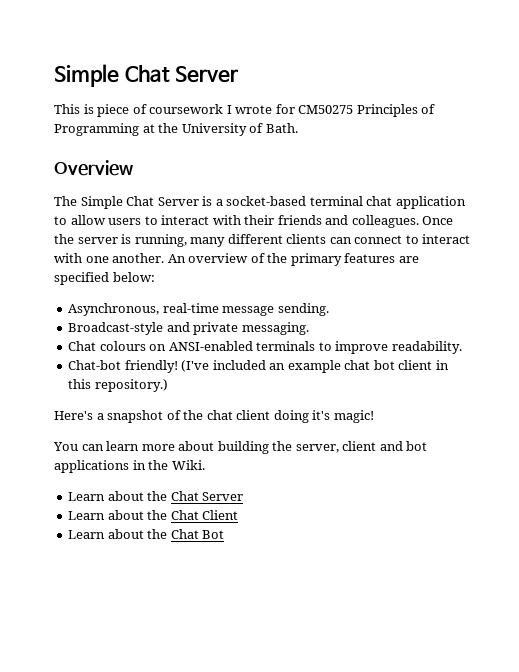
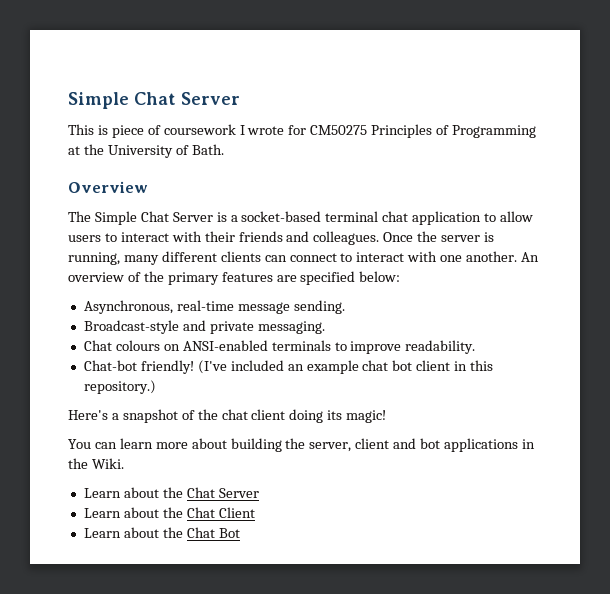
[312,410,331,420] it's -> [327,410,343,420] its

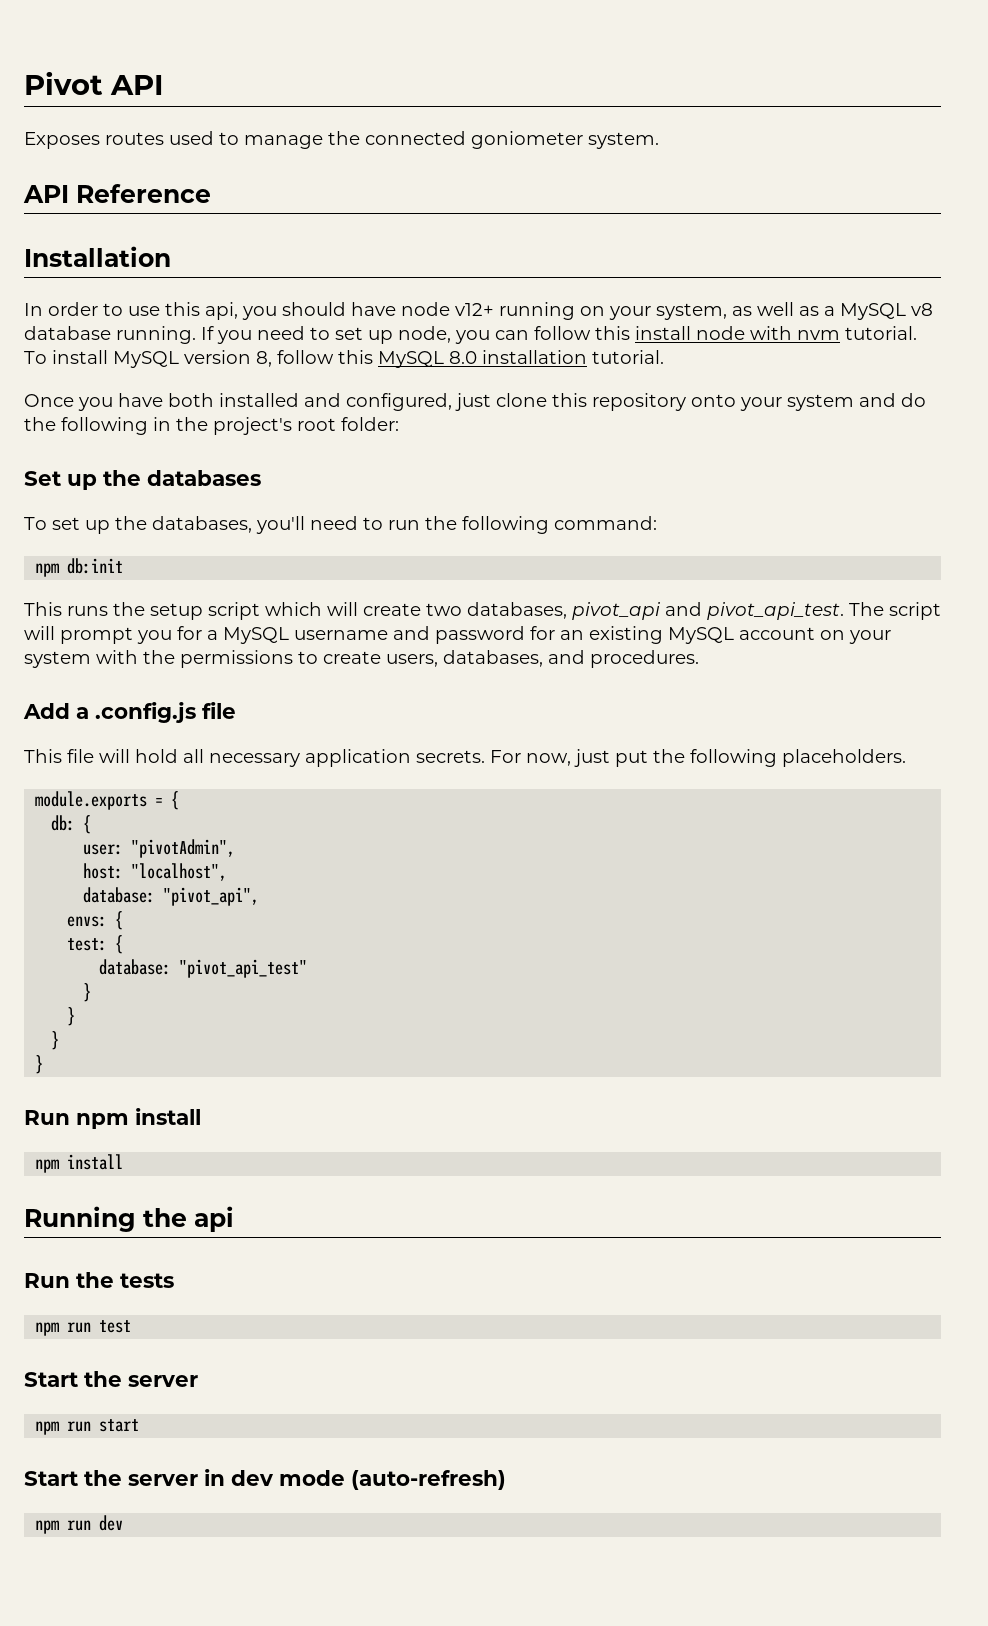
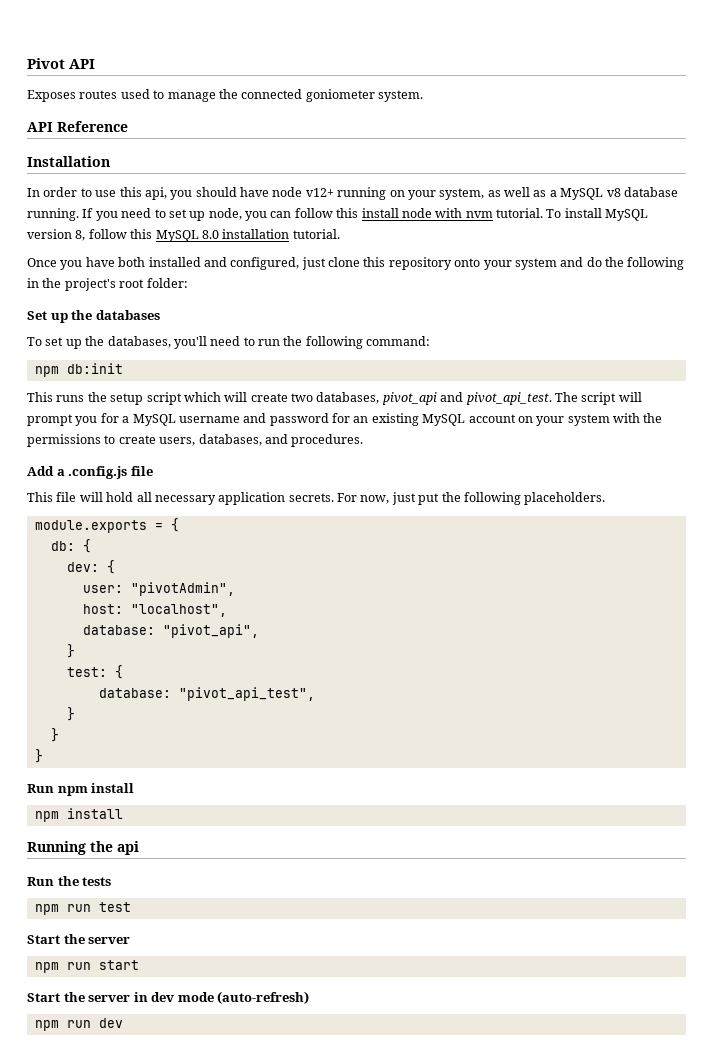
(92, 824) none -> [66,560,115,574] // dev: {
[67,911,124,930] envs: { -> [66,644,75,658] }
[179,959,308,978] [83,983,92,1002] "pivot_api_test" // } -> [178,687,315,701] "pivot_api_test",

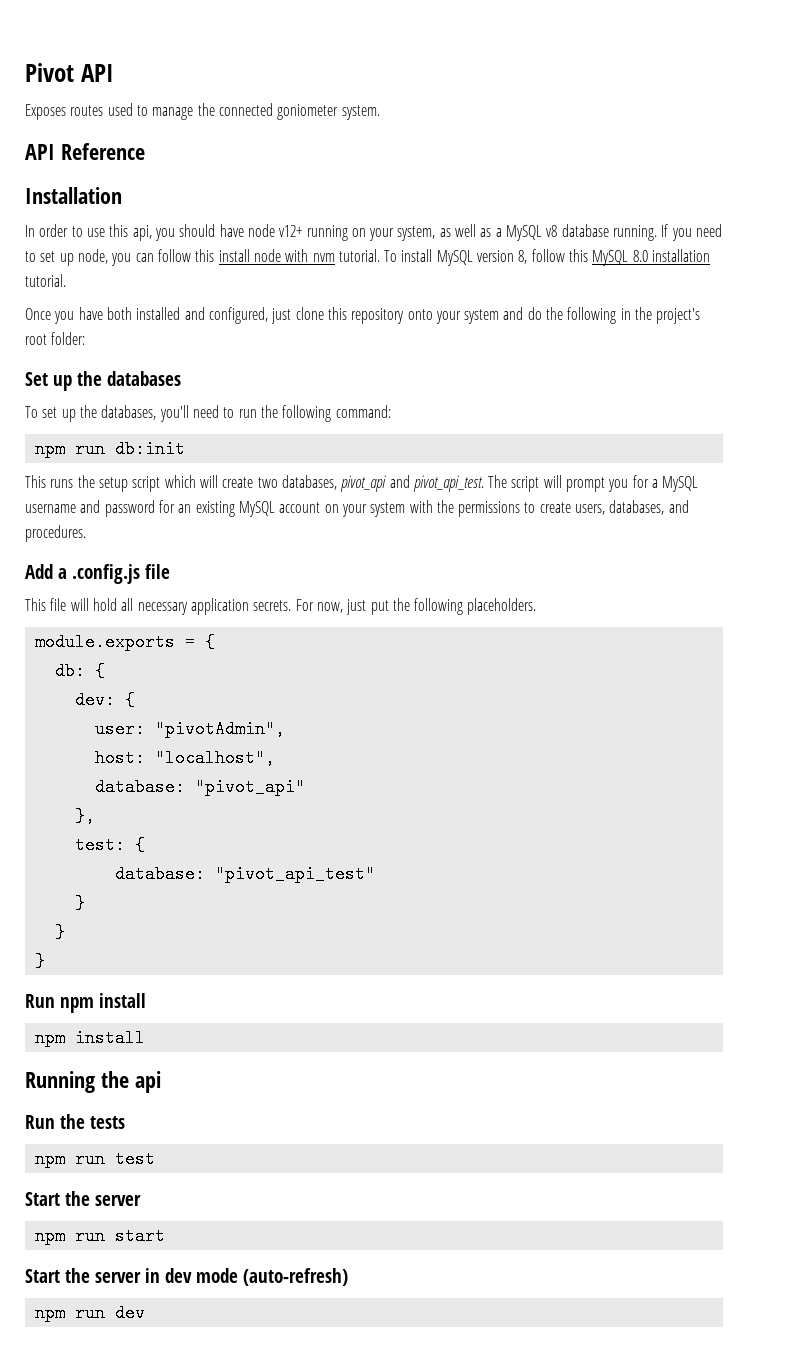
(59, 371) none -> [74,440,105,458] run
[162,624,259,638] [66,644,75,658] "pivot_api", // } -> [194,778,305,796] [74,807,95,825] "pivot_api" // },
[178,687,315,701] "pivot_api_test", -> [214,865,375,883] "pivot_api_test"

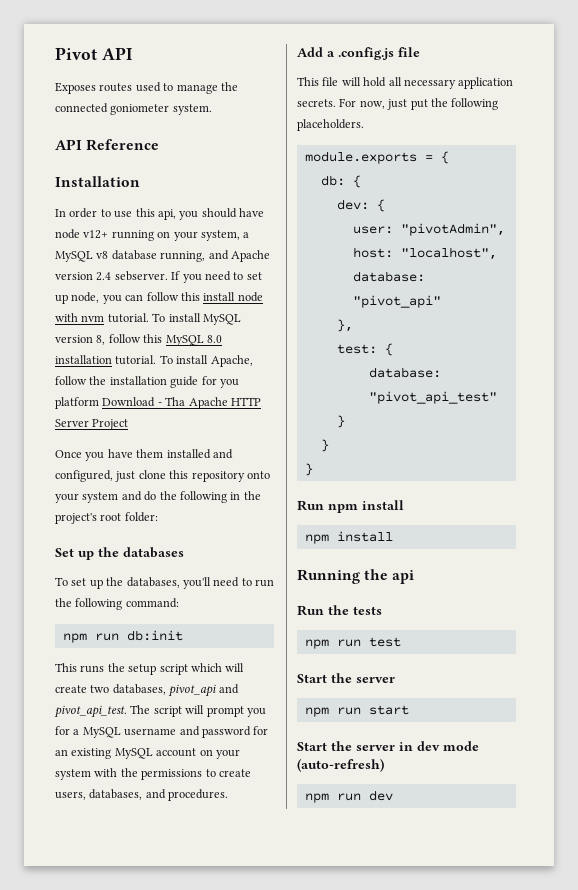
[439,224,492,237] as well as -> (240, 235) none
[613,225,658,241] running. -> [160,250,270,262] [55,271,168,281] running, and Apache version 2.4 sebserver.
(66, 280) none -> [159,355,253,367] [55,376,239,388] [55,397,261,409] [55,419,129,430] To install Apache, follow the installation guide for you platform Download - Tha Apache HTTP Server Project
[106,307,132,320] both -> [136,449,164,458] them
───
EXERCISE INSTRUCTIONS:
With pictures left out, transcribe each line from the one containing "(92, 824) none" through the end of the data, both ends included.

EXERCISE ANSWER:
(92, 824) none -> [66,560,115,574] // dev: {
[67,911,124,930] envs: { -> [66,644,75,658] }
[179,959,308,978] [83,983,92,1002] "pivot_api_test" // } -> [178,687,315,701] "pivot_api_test",

(59, 371) none -> [74,440,105,458] run
[162,624,259,638] [66,644,75,658] "pivot_api", // } -> [194,778,305,796] [74,807,95,825] "pivot_api" // },
[178,687,315,701] "pivot_api_test", -> [214,865,375,883] "pivot_api_test"

[439,224,492,237] as well as -> (240, 235) none
[613,225,658,241] running. -> [160,250,270,262] [55,271,168,281] running, and Apache version 2.4 sebserver.
(66, 280) none -> [159,355,253,367] [55,376,239,388] [55,397,261,409] [55,419,129,430] To install Apache, follow the installation guide for you platform Download - Tha Apache HTTP Server Project
[106,307,132,320] both -> [136,449,164,458] them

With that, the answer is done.